While the Urban Edge strives to provide readers with daily news and insights about urban policy, we’re also voracious readers of city news ourselves. As part of a new weekly feature, Senior Editor Ryan Holeywell highlights the week’s most interesting articles from around the web about urban policy and city life.
Say Goodbye to Your Neighborhood Bank Branch
The number of bank branches could decline by 20 percent to 50 percent over the next decade, according to one new estimate, the Washington Post reports. That's a lot of empty store fronts in communities across the country. It's the result of the rapid impact technology has had on personal finance.
'Fragmented' School Districts: A Complicated and Controversial Issue
Across the country, state lawmakers facing budget cuts are targeting "fragmented" school districts for consolidation, Governing reports.The term refers to districts with very few students, that could achieve cost savings if they were merged with other districts. Yet political opposition often prevents such maneuvers. How big is the problem?
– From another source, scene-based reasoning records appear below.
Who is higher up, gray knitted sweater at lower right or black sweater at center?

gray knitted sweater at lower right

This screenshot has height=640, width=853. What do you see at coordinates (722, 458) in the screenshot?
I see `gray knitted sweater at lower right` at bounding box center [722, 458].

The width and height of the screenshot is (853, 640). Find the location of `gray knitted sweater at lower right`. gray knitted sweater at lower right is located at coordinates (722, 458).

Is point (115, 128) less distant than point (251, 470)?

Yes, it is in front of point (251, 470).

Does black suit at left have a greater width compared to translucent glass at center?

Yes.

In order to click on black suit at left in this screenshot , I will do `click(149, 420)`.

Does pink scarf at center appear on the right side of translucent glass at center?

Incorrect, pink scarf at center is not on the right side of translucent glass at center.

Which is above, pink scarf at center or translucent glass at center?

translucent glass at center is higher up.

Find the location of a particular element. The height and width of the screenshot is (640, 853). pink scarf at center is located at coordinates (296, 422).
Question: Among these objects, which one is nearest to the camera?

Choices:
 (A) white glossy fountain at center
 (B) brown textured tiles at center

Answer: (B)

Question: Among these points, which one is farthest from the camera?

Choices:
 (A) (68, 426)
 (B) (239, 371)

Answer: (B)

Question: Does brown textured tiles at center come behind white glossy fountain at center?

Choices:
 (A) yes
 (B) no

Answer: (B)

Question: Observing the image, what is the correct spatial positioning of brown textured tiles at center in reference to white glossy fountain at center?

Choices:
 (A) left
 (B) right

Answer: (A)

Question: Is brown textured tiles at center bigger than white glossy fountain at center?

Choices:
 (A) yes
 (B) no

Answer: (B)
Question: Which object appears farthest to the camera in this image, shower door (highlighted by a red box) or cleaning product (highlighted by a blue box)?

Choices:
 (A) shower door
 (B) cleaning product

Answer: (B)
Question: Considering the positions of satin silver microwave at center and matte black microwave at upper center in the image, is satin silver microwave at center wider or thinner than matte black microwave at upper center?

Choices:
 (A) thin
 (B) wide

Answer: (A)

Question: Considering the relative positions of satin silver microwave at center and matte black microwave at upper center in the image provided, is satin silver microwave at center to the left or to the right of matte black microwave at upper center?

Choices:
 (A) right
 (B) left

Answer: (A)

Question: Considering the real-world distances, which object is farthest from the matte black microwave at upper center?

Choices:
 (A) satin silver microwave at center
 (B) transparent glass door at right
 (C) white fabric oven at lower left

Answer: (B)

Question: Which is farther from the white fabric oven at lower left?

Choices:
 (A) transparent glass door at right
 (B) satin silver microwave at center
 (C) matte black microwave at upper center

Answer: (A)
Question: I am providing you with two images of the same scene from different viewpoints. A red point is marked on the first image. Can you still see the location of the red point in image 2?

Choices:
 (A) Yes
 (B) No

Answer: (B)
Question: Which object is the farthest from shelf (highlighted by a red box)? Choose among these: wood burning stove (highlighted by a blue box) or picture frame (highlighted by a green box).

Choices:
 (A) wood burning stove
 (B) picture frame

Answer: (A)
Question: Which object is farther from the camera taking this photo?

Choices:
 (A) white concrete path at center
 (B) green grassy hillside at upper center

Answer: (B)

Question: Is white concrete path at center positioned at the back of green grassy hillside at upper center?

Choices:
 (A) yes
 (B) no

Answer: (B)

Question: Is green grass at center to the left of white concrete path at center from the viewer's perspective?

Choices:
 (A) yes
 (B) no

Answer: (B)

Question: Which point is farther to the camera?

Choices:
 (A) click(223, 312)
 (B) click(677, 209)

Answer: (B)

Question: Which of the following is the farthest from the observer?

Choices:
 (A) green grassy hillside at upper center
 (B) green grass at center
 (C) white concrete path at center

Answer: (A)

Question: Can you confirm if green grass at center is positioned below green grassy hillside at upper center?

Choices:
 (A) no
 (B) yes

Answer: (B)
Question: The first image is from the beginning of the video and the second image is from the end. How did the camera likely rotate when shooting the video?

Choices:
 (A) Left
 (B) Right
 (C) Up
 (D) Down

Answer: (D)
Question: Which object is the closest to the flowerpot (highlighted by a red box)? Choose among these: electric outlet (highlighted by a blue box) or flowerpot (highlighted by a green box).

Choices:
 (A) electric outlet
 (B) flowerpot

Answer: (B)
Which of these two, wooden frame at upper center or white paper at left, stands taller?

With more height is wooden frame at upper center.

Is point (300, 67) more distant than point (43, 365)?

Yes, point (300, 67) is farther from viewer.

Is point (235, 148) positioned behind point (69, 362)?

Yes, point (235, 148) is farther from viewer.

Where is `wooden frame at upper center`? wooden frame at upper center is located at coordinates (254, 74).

The magazine's analysis finds that 46 percent of the country's school districts have fewer than 1,000 students.
Blame Geography for High Housing Prices?
It's become popular to blame land use regulations for the high cost of housing in places like San Francisco and New York, but it's also important not to lose site of geographic factors like mountains and coastlines that can prevent cities from expanding and adding more housing, Richard Florida writes for City Lab. It's no surprise that housing is pricier in places like New York, Boston and San Francisco -- bound by water -- than Houston, Atlanta, and Charlotte -- which can seemingly expand forever.
Houston Neighborhoods Shouldn't be Detention Ponds
Houston's April 18 flooding revealed an uncomfortable truth about the city: it can live without zoning, but it's famous lack of land-use regulation is likely contributing to regular flooding, retired journalist Bruce Nichols writes for the Houston Chronicle. He argues that city officials have been unwilling to close loopholes that result in regular devastation to its neighborhoods, and instead, prefer "hiding behind Mother Nature's skirt" by saying floods are inevitable.
Often, "millennial" is a euphemism for a well-educated city-dweller in his 20s. But the real millennial, on average, looks quite different, The Atlantic reports. He likely lives with someone, doesn't live in a dense area, and probably didn't graduate from college. If cities want to understand the cohort, they'd be wise not to rely on media stereotypes.